June 10, 1970 -September 5, 2015
“I’m sorry, the biopsy was positive for cancer.” As I sat, numb, the words processed slowly. My doctor explained that I had the ‘best kind’ of cancer, DCIS, which was noninvasive with a high cure rate. This type of cancer was NOT going to kill me…
After my initial diagnosis, I decided to be aggressive and have a bilateral mastectomy. I took every test available and went to all the best hospitals in the country, to make sure I did the ‘right’ treatments. I was told chemotherapy was more likely to kill me than to help me. Radiation was not recommended either, considered unnecessary. However, after the mastectomy, I was told that NOW the cancer WAS invasive. I was assured that I still had done everything in my power to prevent a recurrence. It was highly unlikely. The growth was less than 1cm. No worries, deep breath, CARPE DIEM!
Fast forward five years… While vacationing in beautiful Pebble Beach for Thanksgiving, I noticed something was wrong. I slept all day and couldn’t eat a thing. My side ached, not excruciating pain, but enough to notice. I brushed it off for a few days until I returned home to North Carolina. I was pretty sure my gall bladder was bad. My general physician agreed that that was likely and ordered an ultrasound.

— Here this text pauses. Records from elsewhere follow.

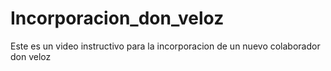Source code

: # Incorporacion_don_veloz

Este es un video  instructivo para la incorporacion de  un nuevo colaborador  don veloz

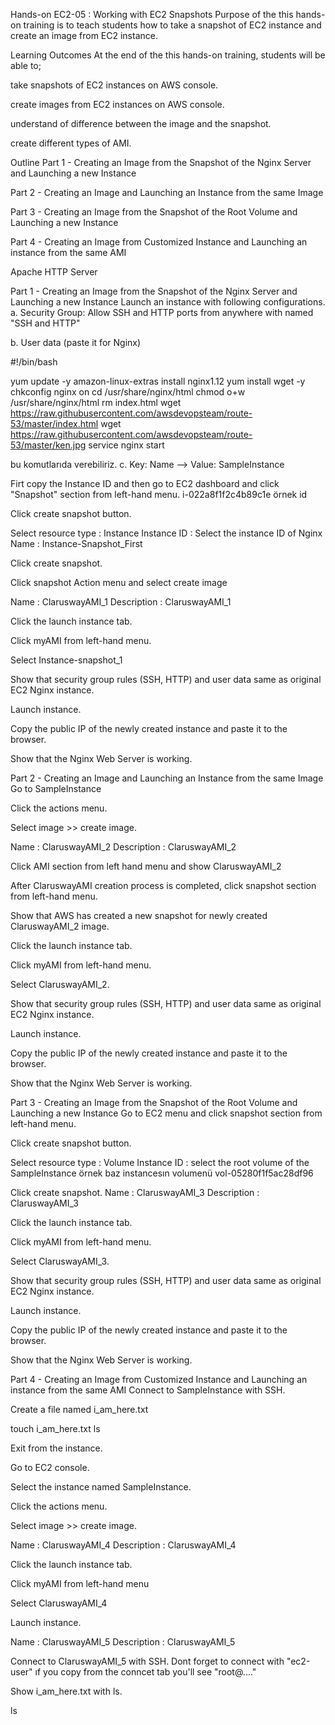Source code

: Hands-on EC2-05 : Working with EC2 Snapshots
Purpose of the this hands-on training is to teach students how to take a snapshot of EC2 instance and create an image from EC2 instance.

Learning Outcomes
At the end of the this hands-on training, students will be able to;

take snapshots of EC2 instances on AWS console.

create images from EC2 instances on AWS console.

understand of difference between the image and the snapshot.

create different types of AMI.

Outline
Part 1 - Creating an Image from the Snapshot of the Nginx Server and Launching a new Instance

Part 2 - Creating an Image and Launching an Instance from the same Image

Part 3 - Creating an Image from the Snapshot of the Root Volume and Launching a new Instance

Part 4 - Creating an Image from Customized Instance and Launching an instance from the same AMI

Apache HTTP Server

Part 1 - Creating an Image from the Snapshot of the Nginx Server and Launching a new Instance
Launch an instance with following configurations.
a. Security Group: Allow SSH and HTTP ports from anywhere with named "SSH and HTTP"

b. User data (paste it for Nginx)

#!/bin/bash

yum update -y amazon-linux-extras install nginx1.12 yum install wget -y chkconfig nginx on cd /usr/share/nginx/html chmod o+w /usr/share/nginx/html rm index.html wget https://raw.githubusercontent.com/awsdevopsteam/route-53/master/index.html wget https://raw.githubusercontent.com/awsdevopsteam/route-53/master/ken.jpg service nginx start

bu komutlarıda verebiliriz.
c. Key: Name --> Value: SampleInstance

Firt copy the Instance ID and then go to EC2 dashboard and click "Snapshot" section from left-hand menu. i-022a8f1f2c4b89c1e örnek id

Click create snapshot button.

Select resource type : Instance Instance ID : Select the instance ID of Nginx Name : Instance-Snapshot_First

Click create snapshot.

Click snapshot Action menu and select create image

Name : ClaruswayAMI_1 Description : ClaruswayAMI_1

Click the launch instance tab.

Click myAMI from left-hand menu.

Select Instance-snapshot_1

Show that security group rules (SSH, HTTP) and user data same as original EC2 Nginx instance.

Launch instance.

Copy the public IP of the newly created instance and paste it to the browser.

Show that the Nginx Web Server is working.

Part 2 - Creating an Image and Launching an Instance from the same Image
Go to SampleInstance

Click the actions menu.

Select image >> create image.

Name : ClaruswayAMI_2 Description : ClaruswayAMI_2

Click AMI section from left hand menu and show ClaruswayAMI_2

After ClaruswayAMI creation process is completed, click snapshot section from left-hand menu.

Show that AWS has created a new snapshot for newly created ClaruswayAMI_2 image.

Click the launch instance tab.

Click myAMI from left-hand menu.

Select ClaruswayAMI_2.

Show that security group rules (SSH, HTTP) and user data same as original EC2 Nginx instance.

Launch instance.

Copy the public IP of the newly created instance and paste it to the browser.

Show that the Nginx Web Server is working.

Part 3 - Creating an Image from the Snapshot of the Root Volume and Launching a new Instance
Go to EC2 menu and click snapshot section from left-hand menu.

Click create snapshot button.

Select resource type : Volume Instance ID : select the root volume of the SampleInstance örnek baz instancesın volumenü vol-05280f1f5ac28df96

Click create snapshot.
Name : ClaruswayAMI_3 Description : ClaruswayAMI_3

Click the launch instance tab.

Click myAMI from left-hand menu.

Select ClaruswayAMI_3.

Show that security group rules (SSH, HTTP) and user data same as original EC2 Nginx instance.

Launch instance.

Copy the public IP of the newly created instance and paste it to the browser.

Show that the Nginx Web Server is working.

Part 4 - Creating an Image from Customized Instance and Launching an instance from the same AMI
Connect to SampleInstance with SSH.

Create a file named i_am_here.txt

touch i_am_here.txt ls

Exit from the instance.

Go to EC2 console.

Select the instance named SampleInstance.

Click the actions menu.

Select image >> create image.

Name : ClaruswayAMI_4 Description : ClaruswayAMI_4

Click the launch instance tab.

Click myAMI from left-hand menu

Select ClaruswayAMI_4

Launch instance.

Name : ClaruswayAMI_5 Description : ClaruswayAMI_5

Connect to ClaruswayAMI_5 with SSH. Dont forget to connect with "ec2-user" ıf you copy from the conncet tab you'll see "root@...."

Show i_am_here.txt with ls.

ls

“I’m sorry, the ultrasound showed that your liver is saturated with tumors.” WHAT?? How did that happen?? I had a 2% chance of cancer recurring. I was the 2%.

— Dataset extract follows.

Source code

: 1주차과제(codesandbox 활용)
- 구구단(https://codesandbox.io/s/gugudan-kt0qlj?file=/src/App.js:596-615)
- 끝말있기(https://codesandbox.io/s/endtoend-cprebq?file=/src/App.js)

The cancer has now spread to my bones, brain, and spinal cord fluid. The cancer in the latter is called Leptomeningeal Carcinoma, 2% of breast cancer patients get this. I am the 2%.
After chemotherapy and an experimental full brain and spinal radiation (that nearly did me in), I was told that treatment was not viable. Hospice was recommended. I’m currently seeking another opinion from MD Anderson in Houston, Texas. I’m not afraid to die, but I’m just not ready YET.
Less than 2% of people will survive 5 years with my cancer…I will be the 2%.